TASK DIRECTIONS: Your reproduction of the entries should be exact and should contain no pictures.
━━━━
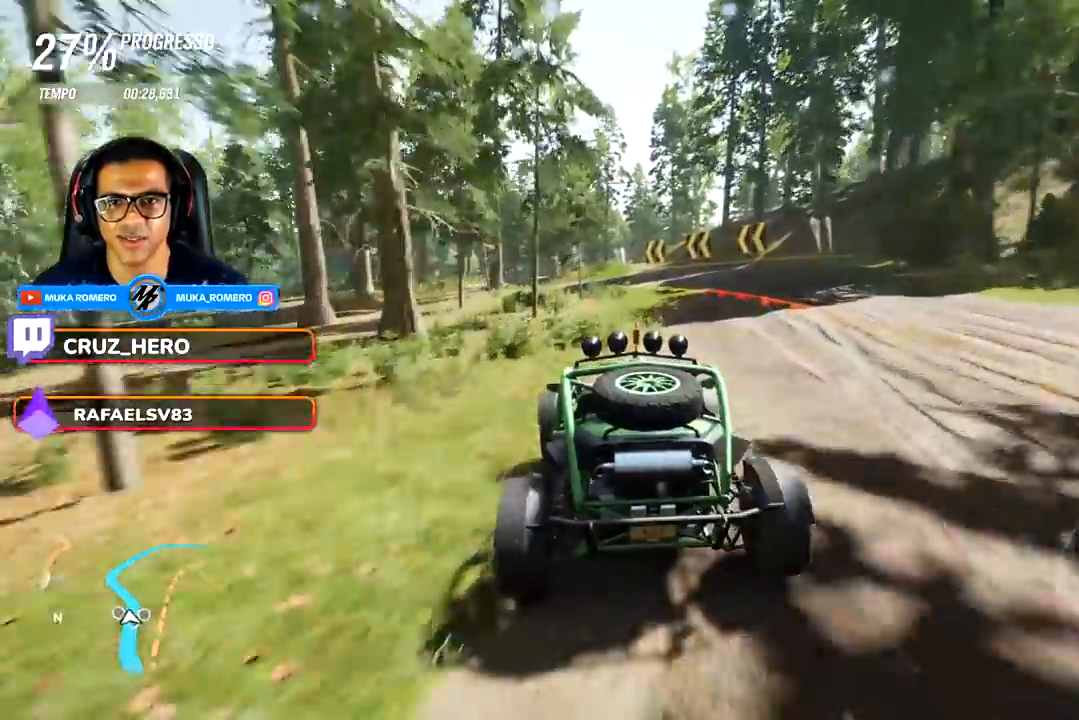
{"buttons": ["R2"], "left_stick": "left", "right_stick": "center", "events": [[67, "left_stick", "right"], [283, "left_stick", "left"]]}
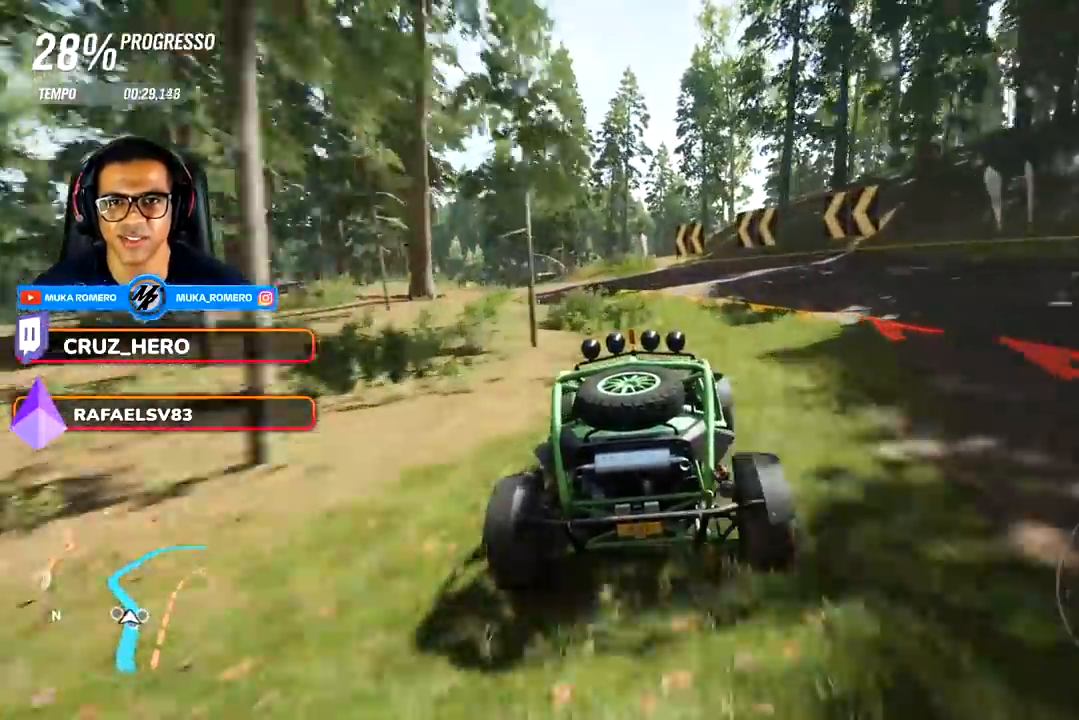
{"buttons": ["R2"], "left_stick": "left", "right_stick": "center", "events": [[183, "L2", "down"], [183, "R2", "up"], [233, "left_stick", "center"], [267, "R2", "down"], [283, "A", "down"], [283, "X", "down"], [333, "L2", "up"], [333, "left_stick", "left"], [400, "A", "up"], [400, "X", "up"], [417, "R2", "up"], [483, "R2", "down"]]}
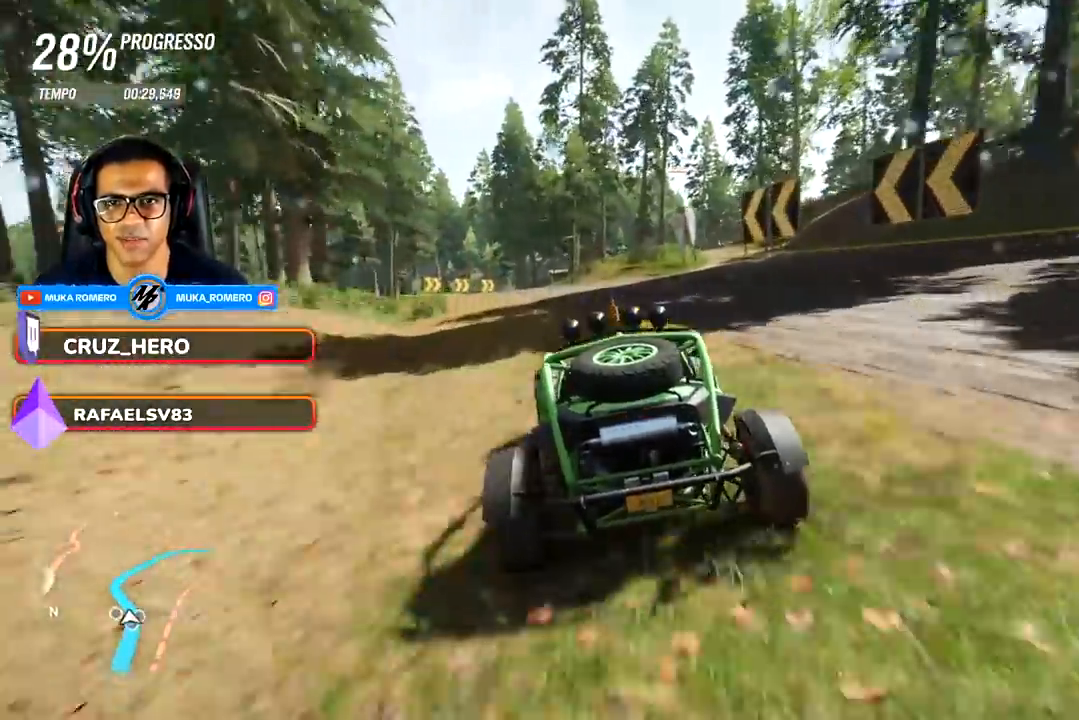
{"buttons": ["R2"], "left_stick": "left", "right_stick": "center", "events": [[283, "left_stick", "center"], [367, "left_stick", "left"]]}
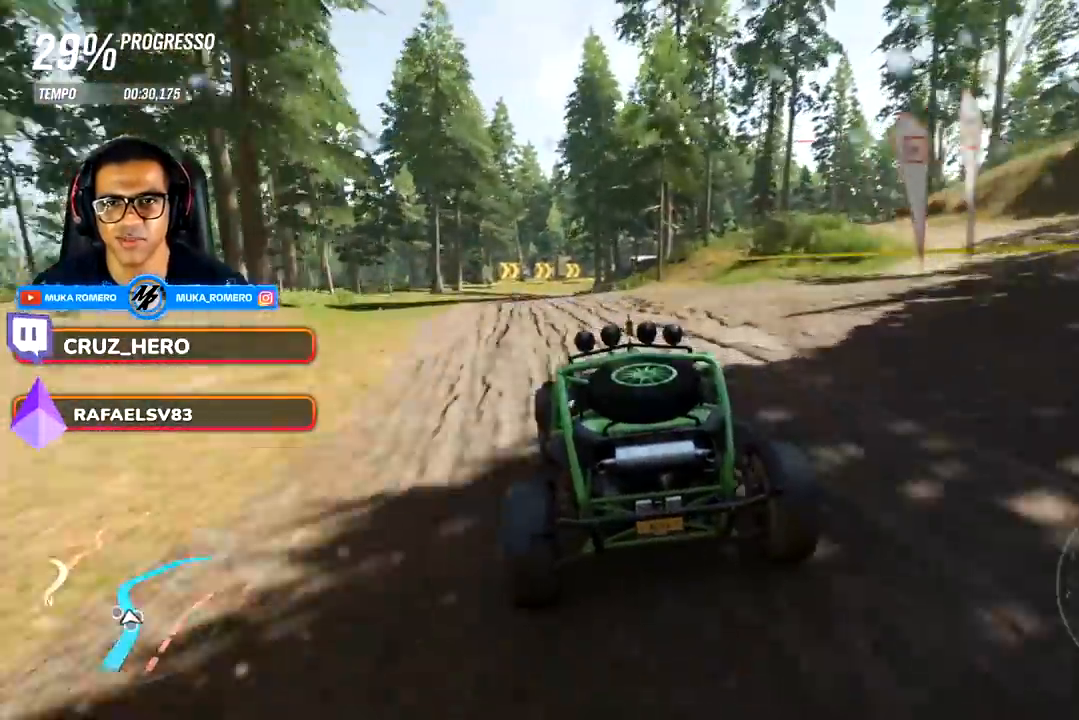
{"buttons": ["A", "B", "R2"], "left_stick": "left", "right_stick": "center", "events": [[450, "A", "down"], [450, "B", "down"]]}
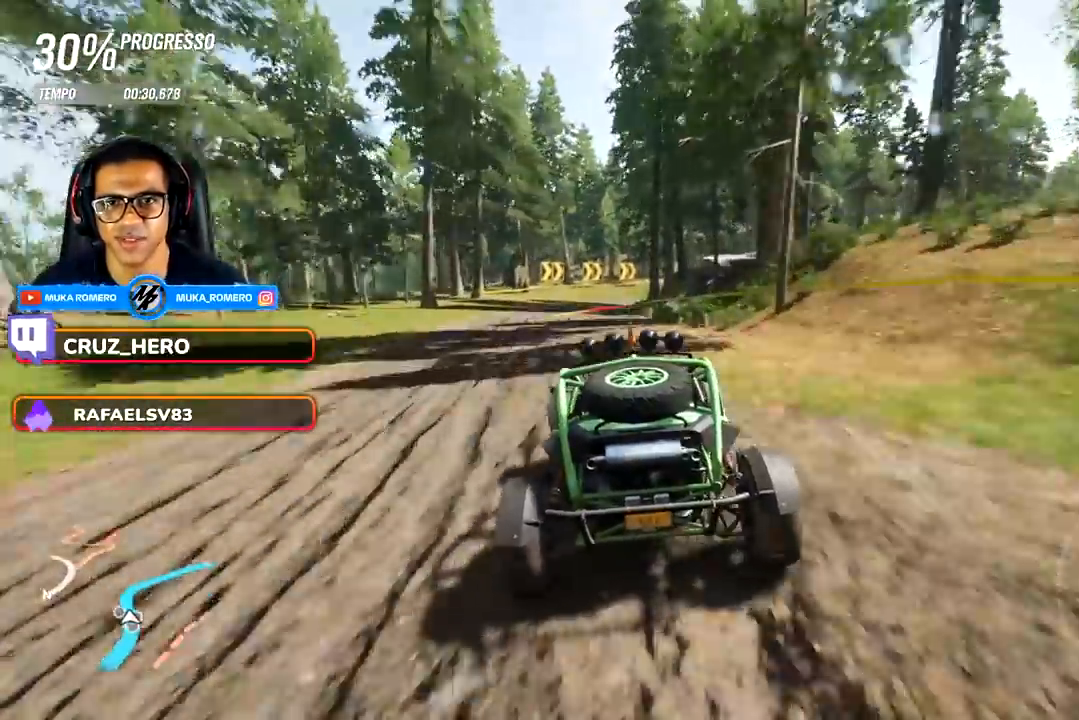
{"buttons": ["R2"], "left_stick": "center", "right_stick": "center", "events": [[50, "A", "up"], [50, "left_stick", "center"], [83, "B", "up"], [183, "left_stick", "down-left"], [500, "left_stick", "center"]]}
━━━━
RESULT OF THIS TASK:
{"buttons": ["R2"], "left_stick": "left", "right_stick": "center", "events": [[67, "left_stick", "right"], [283, "left_stick", "left"]]}
{"buttons": ["R2"], "left_stick": "left", "right_stick": "center", "events": [[183, "L2", "down"], [183, "R2", "up"], [233, "left_stick", "center"], [267, "R2", "down"], [283, "A", "down"], [283, "X", "down"], [333, "L2", "up"], [333, "left_stick", "left"], [400, "A", "up"], [400, "X", "up"], [417, "R2", "up"], [483, "R2", "down"]]}
{"buttons": ["R2"], "left_stick": "left", "right_stick": "center", "events": [[283, "left_stick", "center"], [367, "left_stick", "left"]]}
{"buttons": ["A", "B", "R2"], "left_stick": "left", "right_stick": "center", "events": [[450, "A", "down"], [450, "B", "down"]]}
{"buttons": ["R2"], "left_stick": "center", "right_stick": "center", "events": [[50, "A", "up"], [50, "left_stick", "center"], [83, "B", "up"], [183, "left_stick", "down-left"], [500, "left_stick", "center"]]}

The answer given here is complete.